-- Requirement --
Would you please output, word for word, the span of the listing below that opens on the line containing "RH na gestão de pessoas" and closes on the line containing "em tempo real, reduzem"? Include both ends and nothing more.
[[ Provided material, beginning ]]
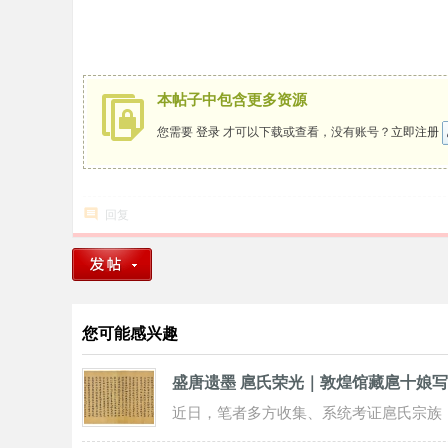
人
的
网
上
本帖子中包含更多资源
家
您需要
登录
才可以下载或查看，没有账号？
立即注册
园
回复
您可能感兴趣
盛唐遗墨 扈氏荣光｜敦煌馆藏扈十娘
近日，笔者多方收集、系统考证扈氏宗族
史料与敦煌馆藏文物资料发现，唐天宝年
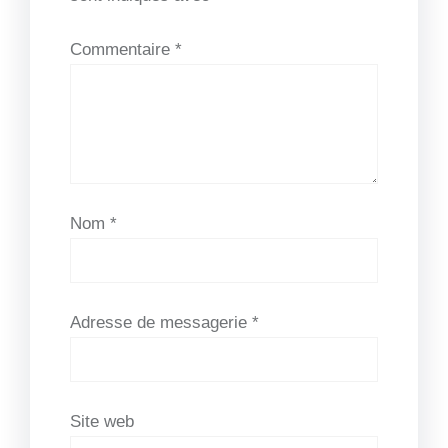
Commentaire
*
Nom
*
Adresse de messagerie
*
Site web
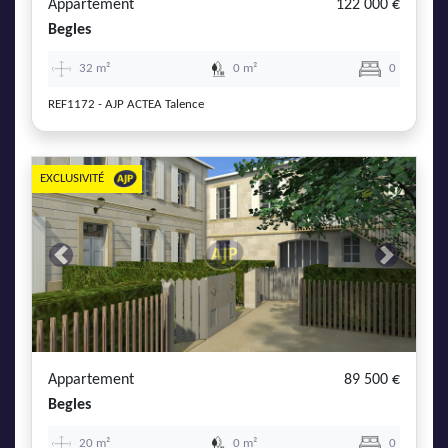
Appartement
122 000 €
Begles
32 m²
0 m²
0
REF1172 - AJP ACTEA Talence
EXCLUSIVITÉ
Previous
Next
Appartement
89 500 €
Begles
20 m²
0 m²
0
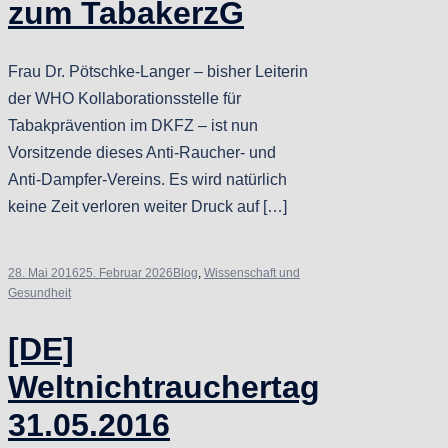
zum TabakerzG
Frau Dr. Pötschke-Langer – bisher Leiterin
der WHO Kollaborationsstelle für
Tabakprävention im DKFZ – ist nun
Vorsitzende dieses Anti-Raucher- und
Anti-Dampfer-Vereins. Es wird natürlich
keine Zeit verloren weiter Druck auf […]
28. Mai 2016
25. Februar 2026
Blog
,
Wissenschaft und
Gesundheit
[DE]
Weltnichtrauchertag
31.05.2016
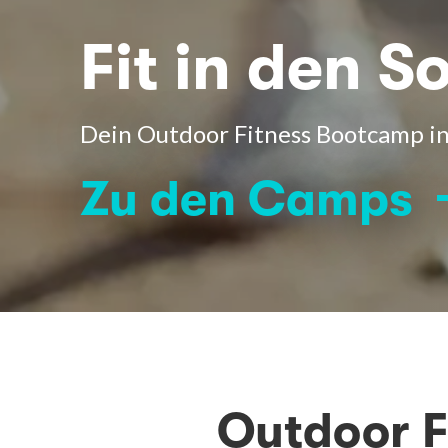
Fit in den 
Dein Outdoor Fitness Bootcamp in
Zu den Camps
Outdoor F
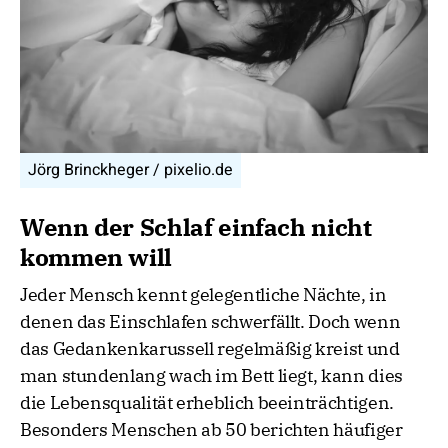
Jörg Brinckheger / pixelio.de
Wenn der Schlaf einfach nicht
kommen will
Jeder Mensch kennt gelegentliche Nächte, in
denen das Einschlafen schwerfällt. Doch wenn
das Gedankenkarussell regelmäßig kreist und
man stundenlang wach im Bett liegt, kann dies
die Lebensqualität erheblich beeinträchtigen.
Besonders Menschen ab 50 berichten häufiger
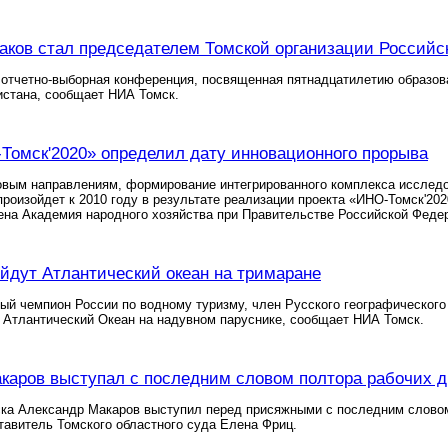
ков стал председателем Томской организации Российск
отчетно-выборная конференция, посвященная пятнадцатилетию образова
истана, сообщает НИА Томск.
Томск'2020» определил дату инновационного прорыва
вым направлениям, формирование интегрированного комплекса исследов
роизойдет к 2010 году в результате реализации проекта «ИНО-Томск'202
ена Академия народного хозяйства при Правительстве Российской Феде
йдут Атлантический океан на тримаране
ый чемпион России по водному туризму, член Русского географического
 Атлантический Океан на надувном паруснике, сообщает НИА Томск.
каров выступал с последним словом полтора рабочих д
ка Александр Макаров выступил перед присяжными с последним словом,
авитель Томского областного суда Елена Фриц.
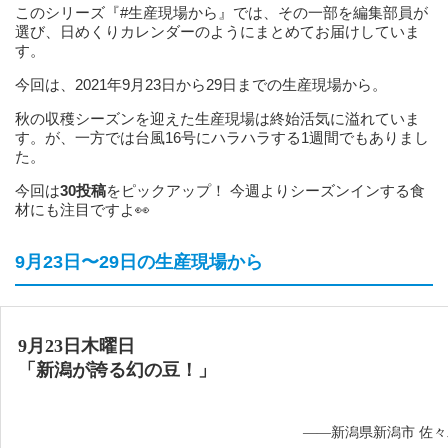
このシリーズ『#生産現場から』では、その一部を編集部員が
選び、日めくりカレンダーのようにまとめてお届けしていま
す。
今回は、2021年9月23日から29日までの生産現場から。
秋の収穫シーズンを迎えた生産現場は終始活気に溢れていま
す。が、一方では台風16号にハラハラする1週間でもありまし
た。
今回は
30投稿
をピックアップ！ 今週よりシーズンインする食
材にも注目ですよ👀
9月23日〜29日の生産現場から
9月23日木曜日
「新潟が誇る幻の豆！」
——新潟県新潟市 佐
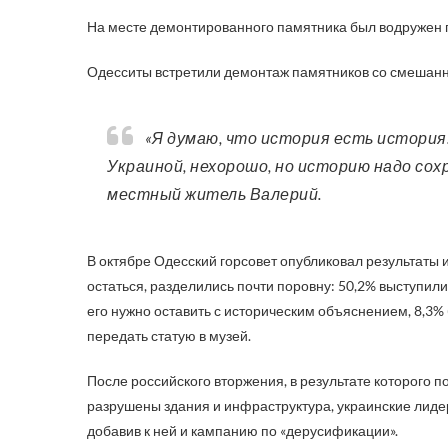
На месте демонтированного памятника был водружен г
Одесситы встретили демонтаж памятников со смешанн
«Я думаю, что история есть история. Конечно, то, что они (русские) сделали с нашей
Украиной, нехорошо, но историю надо сохр
местный житель Валерий.
В октябре Одесский горсовет опубликовал результаты 
остаться, разделились почти поровну: 50,2% выступили
его нужно оставить с историческим объяснением, 8,3% 
передать статую в музей.
После российского вторжения, в результате которого п
разрушены здания и инфраструктура, украинские лид
добавив к ней и кампанию по «дерусификации».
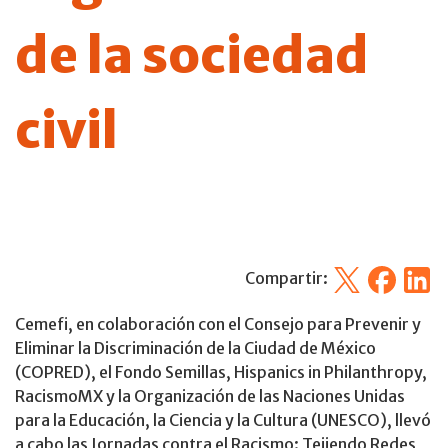
de la sociedad
civil
X
Facebook
Linked
Compartir:
Cemefi, en colaboración con el Consejo para Prevenir y
Eliminar la Discriminación de la Ciudad de México
(COPRED), el Fondo Semillas, Hispanics in Philanthropy,
RacismoMX y la Organización de las Naciones Unidas
para la Educación, la Ciencia y la Cultura (UNESCO), llevó
a cabo las Jornadas contra el Racismo: Tejiendo Redes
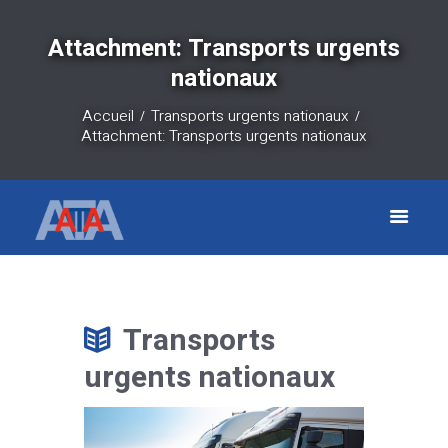
Attachment: Transports urgents
nationaux
Accueil
Transports urgents nationaux
Attachment: Transports urgents nationaux
Transports
urgents nationaux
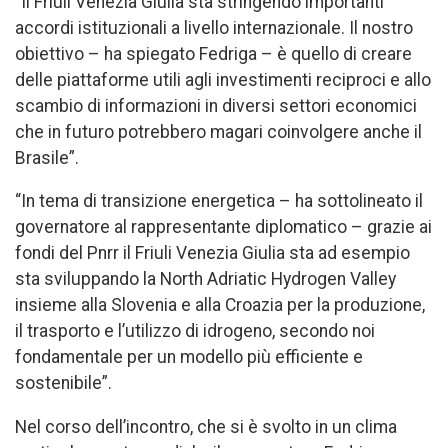
“Il Friuli Venezia Giulia sta stringendo importanti
accordi istituzionali a livello internazionale. Il nostro
obiettivo – ha spiegato Fedriga – è quello di creare
delle piattaforme utili agli investimenti reciproci e allo
scambio di informazioni in diversi settori economici
che in futuro potrebbero magari coinvolgere anche il
Brasile”.
“In tema di transizione energetica – ha sottolineato il
governatore al rappresentante diplomatico – grazie ai
fondi del Pnrr il Friuli Venezia Giulia sta ad esempio
sta sviluppando la North Adriatic Hydrogen Valley
insieme alla Slovenia e alla Croazia per la produzione,
il trasporto e l’utilizzo di idrogeno, secondo noi
fondamentale per un modello più efficiente e
sostenibile”.
Nel corso dell’incontro, che si è svolto in un clima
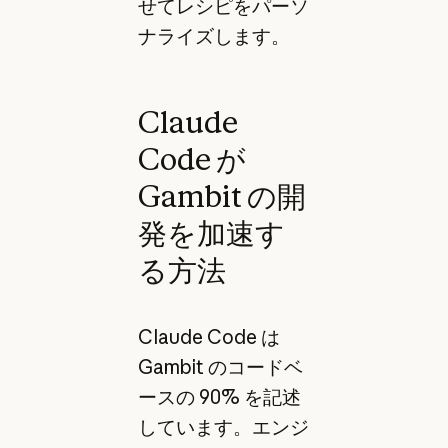
せてレシピをパーソ
ナライズします。
Claude
Code が
Gambit の開
発を加速す
る方法
Claude Code は
Gambit のコードベ
ースの 90% を記述
しています。エンジ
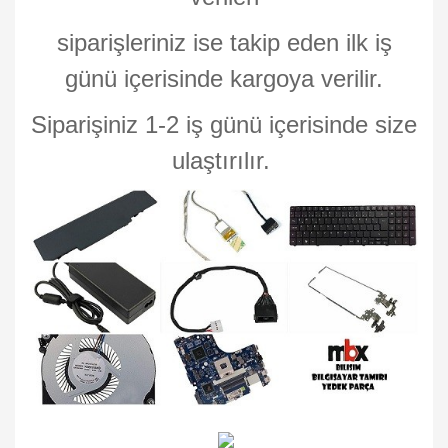
siparişleriniz ise takip eden ilk iş
günü içerisinde kargoya verilir.
Siparişiniz 1-2 iş günü içerisinde size
ulaştırılır.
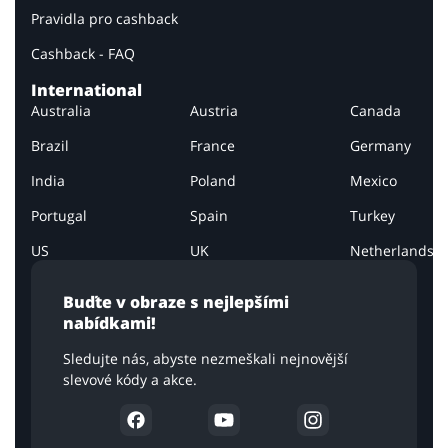
Pravidla pro cashback
Cashback - FAQ
International
Australia
Austria
Canada
Brazil
France
Germany
India
Poland
Mexico
Portugal
Spain
Turkey
US
UK
Netherlands
Buďte v obraze s nejlepšími
nabídkami!
Sledujte nás, abyste nezmeškali nejnovější
slevové kódy a akce.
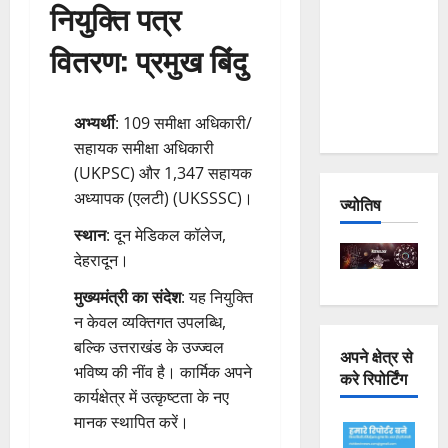
नियुक्ति पत्र
Joshimath
— Why Is
वितरण: प्रमुख बिंदु
This
Destruction
Repeating?
अभ्यर्थी
: 109 समीक्षा अधिकारी/
सहायक समीक्षा अधिकारी
(UKPSC) और 1,347 सहायक
अध्यापक (एलटी) (UKSSSC)।
ज्योतिष
स्थान
: दून मेडिकल कॉलेज,
देहरादून।
मुख्यमंत्री का संदेश
: यह नियुक्ति
न केवल व्यक्तिगत उपलब्धि,
बल्कि उत्तराखंड के उज्ज्वल
अपने क्षेत्र से
भविष्य की नींव है। कार्मिक अपने
करे रिपोर्टिंग
कार्यक्षेत्र में उत्कृष्टता के नए
मानक स्थापित करें।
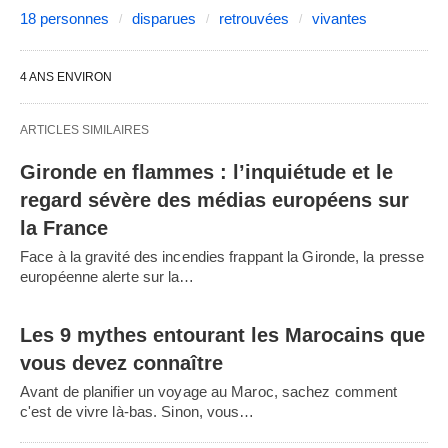
18 personnes
disparues
retrouvées
vivantes
4 ANS ENVIRON
ARTICLES SIMILAIRES
Gironde en flammes : l’inquiétude et le
regard sévère des médias européens sur
la France
Face à la gravité des incendies frappant la Gironde, la presse
européenne alerte sur la…
Les 9 mythes entourant les Marocains que
vous devez connaître
Avant de planifier un voyage au Maroc, sachez comment
c'est de vivre là-bas. Sinon, vous…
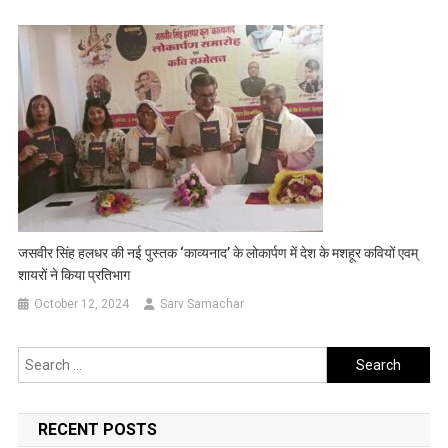
जसवीर सिंह हलधर की नई पुस्तक ‘काव्यनाद’ के लोकार्पण में देश के मशहूर कवियों एवम्
शायरों ने किया प्रतिभाग
October 12, 2024
Sarv Samachar
Search
for:
RECENT POSTS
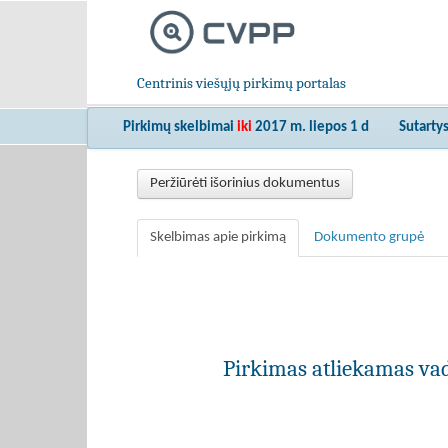
Centrinis viešųjų pirkimų portalas
Pirkimų skelbimai
iki
2017 m. liepos 1 d
Sutarty
Peržiūrėti išorinius dokumentus
Skelbimas apie pirkimą
Dokumento grupė
Pirkimas atliekamas vad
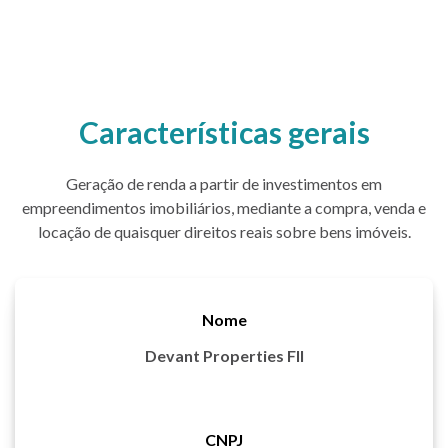
Características gerais
Geração de renda a partir de investimentos em
empreendimentos imobiliários, mediante a compra, venda e
locação de quaisquer direitos reais sobre bens imóveis.
Nome
Devant Properties FII
CNPJ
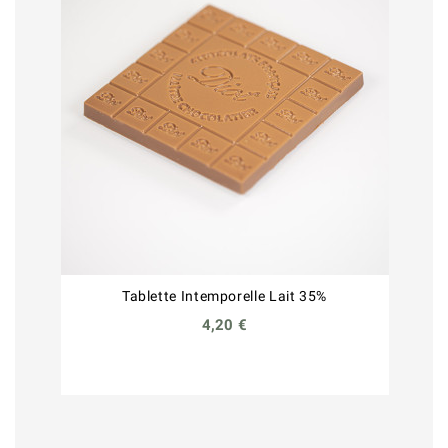
Tablette Intemporelle Lait 35%
4,20 €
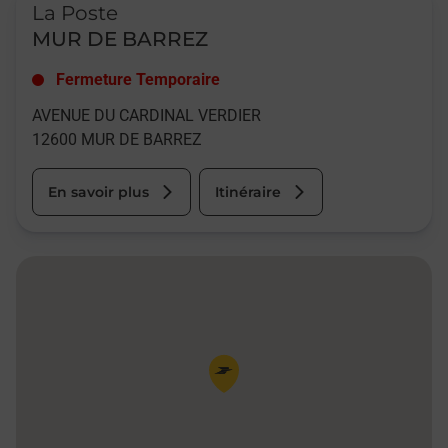
La Poste
MUR DE BARREZ
Fermeture Temporaire
AVENUE DU CARDINAL VERDIER
12600
MUR DE BARREZ
En savoir plus
Itinéraire
Pin de la carte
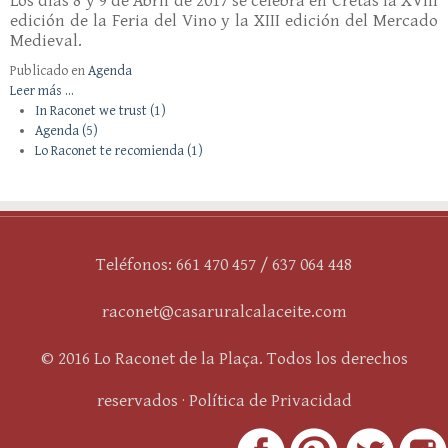
Los días 8 y 9 de Abril de 2017 se celebra en Cretas la XVIII
edición de la Feria del Vino y la XIII edición del Mercado
Medieval.
Publicado en
Agenda
Leer más ...
In Raconet we trust
(1)
Agenda
(5)
Lo Raconet te recomienda
(1)
Teléfonos: 661 470 457 / 637 064 448
raconet@casaruralcalaceite.com
© 2016 Lo Raconet de la Plaça. Todos los derechos
reservados ·
Política de Privacidad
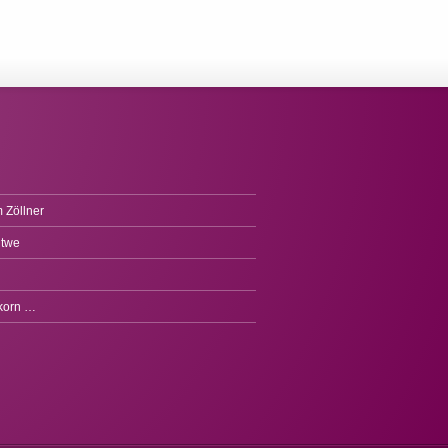
 Zöllner
itwe
fkorn …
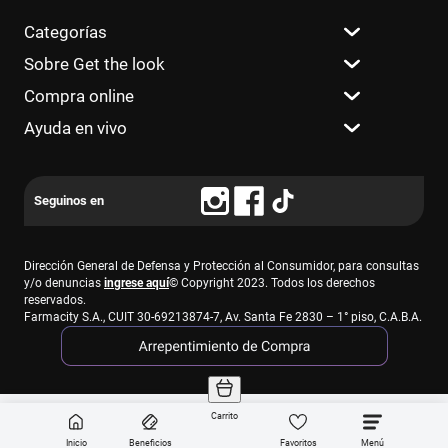
Categorías
Sobre Get the look
Compra online
Ayuda en vivo
Dirección General de Defensa y Protección al Consumidor, para consultas
y/o denuncias
ingrese aquí
© Copyright 2023. Todos los derechos
reservados.
Farmacity S.A., CUIT 30-69213874-7, Av. Santa Fe 2830 – 1° piso, C.A.B.A.
Carrito
Inicio
Beneficios
Favoritos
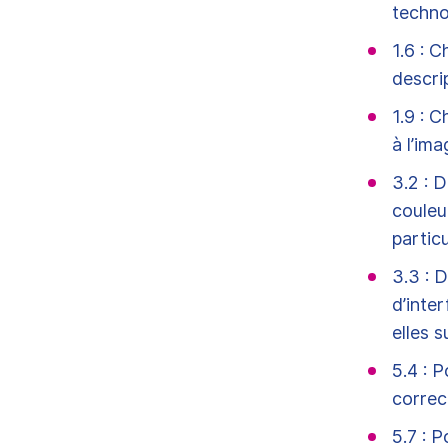
techno
1.6 : 
descri
1.9 : 
à l’im
3.2 : 
couleu
particu
3.3 : 
d’inte
elles 
5.4 : P
correc
5.7 : 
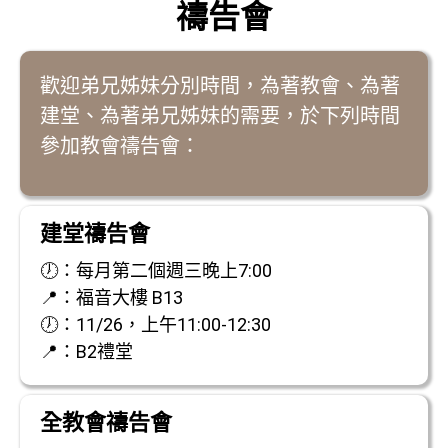
禱告會
歡迎弟兄姊妹分別時間，為著教會、為著
建堂、為著弟兄姊妹的需要，於下列時間
參加教會禱告會：
建堂禱告會
🕖：每月第二個週三晚上7:00
📍：福音大樓 B13
🕖：11/26，上午11:00-12:30
📍：B2禮堂
全教會禱告會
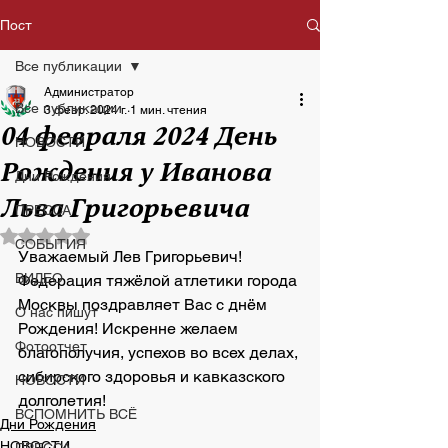
Пост
Все публикации
Администратор
Все публикации
3 февр. 2024 г.
1 мин. чтения
04 февраля 2024 День
НОВОСТИ
Рождения у Иванова
Дни Рождения
Льва Григорьевича
ПРЕССА
Оценка: не число из 5 звезд.
СОБЫТИЯ
Уважаемый Лев Григорьевич! 
ВИДЕО
Федерация тяжёлой атлетики города 
Москвы поздравляет Вас с днём 
О нас пишут
Рождения! Искренне желаем 
Фотоотчет
благополучия, успехов во всех делах, 
сибирского здоровья и кавказского 
НОВОСТИ
долголетия!
ВСПОМНИТЬ ВСЁ
Дни Рождения
НОВОСТИ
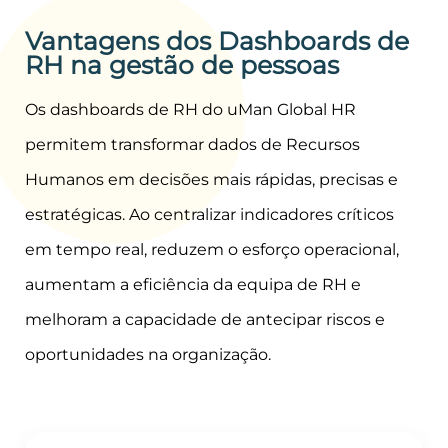
Vantagens dos Dashboards de
RH na gestão de pessoas
Os dashboards de RH do uMan Global HR
permitem transformar dados de Recursos
Humanos em decisões mais rápidas, precisas e
estratégicas. Ao centralizar indicadores críticos
em tempo real, reduzem o esforço operacional,
aumentam a eficiência da equipa de RH e
melhoram a capacidade de antecipar riscos e
oportunidades na organização.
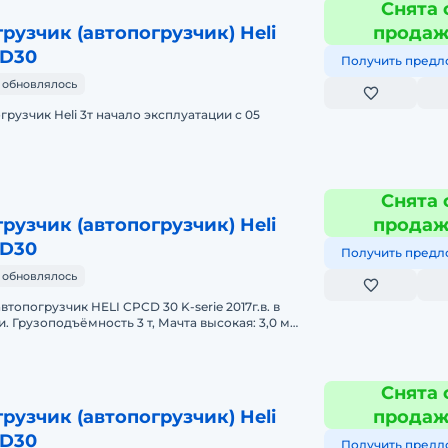
Снята 
рузчик (автопогрузчик) Heli
прода
QD30
Получить предл
 обновлялось
рузчик Heli 3т начало эксплуатации с 05
Снята 
рузчик (автопогрузчик) Heli
прода
QD30
Получить предл
 обновлялось
опогрузчик HELI CPCD 30 K-serie 2017г.в. в
ъёмность 3 т, Мачта высокая: 3,0 м
сов. Выпуск И
Снята 
рузчик (автопогрузчик) Heli
прода
QD30
Получить предл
[[ Provided material, end ]]
-- Exercise solution --
RH na gestão de pessoas
Os dashboards de RH do uMan Global HR
permitem transformar dados de Recursos
Humanos em decisões mais rápidas, precisas e
estratégicas. Ao centralizar indicadores críticos
em tempo real, reduzem o esforço operacional,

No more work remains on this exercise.